Source data:
◆ ◆ ◆
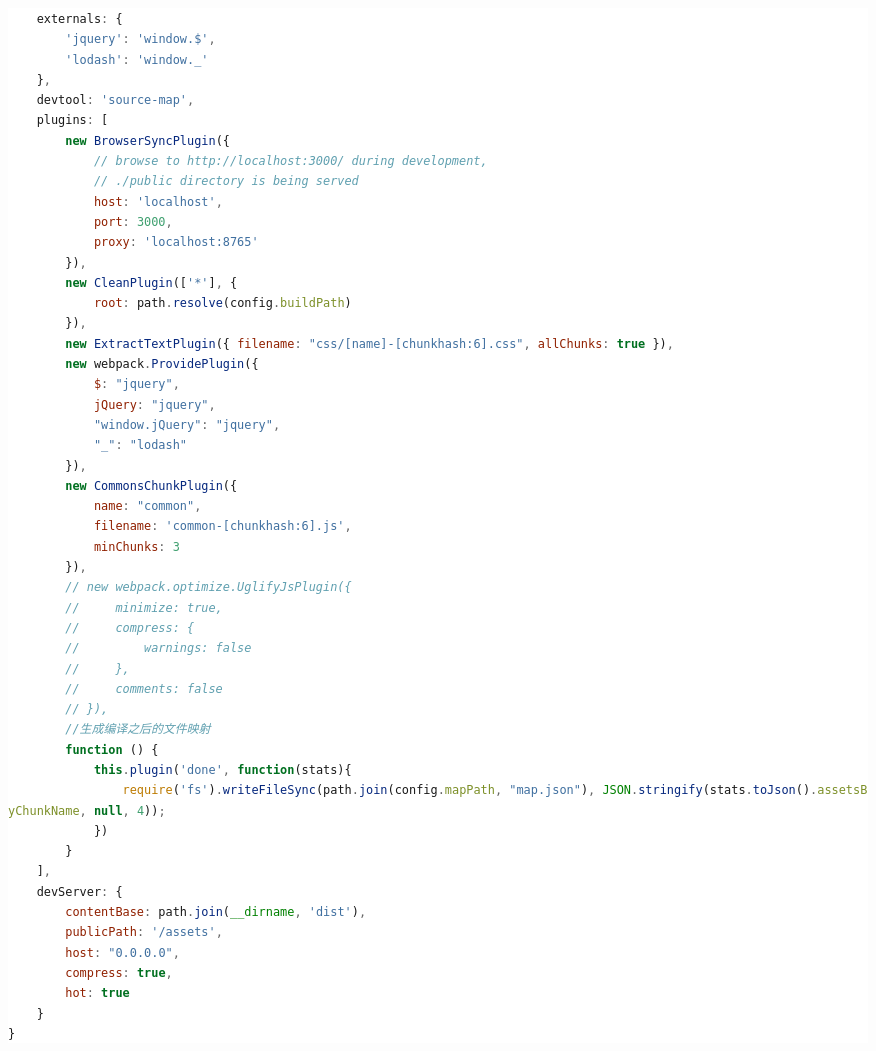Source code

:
 ```js
    externals: {
        'jquery': 'window.$',
        'lodash': 'window._'
    },
    devtool: 'source-map',
    plugins: [
        new BrowserSyncPlugin({
            // browse to http://localhost:3000/ during development,
            // ./public directory is being served
            host: 'localhost',
            port: 3000,
            proxy: 'localhost:8765'
        }),
        new CleanPlugin(['*'], {
            root: path.resolve(config.buildPath)
        }),
        new ExtractTextPlugin({ filename: "css/[name]-[chunkhash:6].css", allChunks: true }),
        new webpack.ProvidePlugin({
            $: "jquery",
            jQuery: "jquery",
            "window.jQuery": "jquery",
            "_": "lodash"
        }),
        new CommonsChunkPlugin({
            name: "common",
            filename: 'common-[chunkhash:6].js',
            minChunks: 3
        }),
        // new webpack.optimize.UglifyJsPlugin({
        //     minimize: true,
        //     compress: {
        //         warnings: false
        //     },
        //     comments: false
        // }),
        //生成编译之后的文件映射
        function () {
            this.plugin('done', function(stats){
                require('fs').writeFileSync(path.join(config.mapPath, "map.json"), JSON.stringify(stats.toJson().assetsByChunkName, null, 4));
            })
        }
    ],
    devServer: {
        contentBase: path.join(__dirname, 'dist'),
        publicPath: '/assets',
        host: "0.0.0.0",
        compress: true,
        hot: true
    }
}
```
◆ ◆ ◆
> _What is needed_:
Counting only lines of the data above that hold "join", report the total and nothing else.

> _Response to the exercise_:
2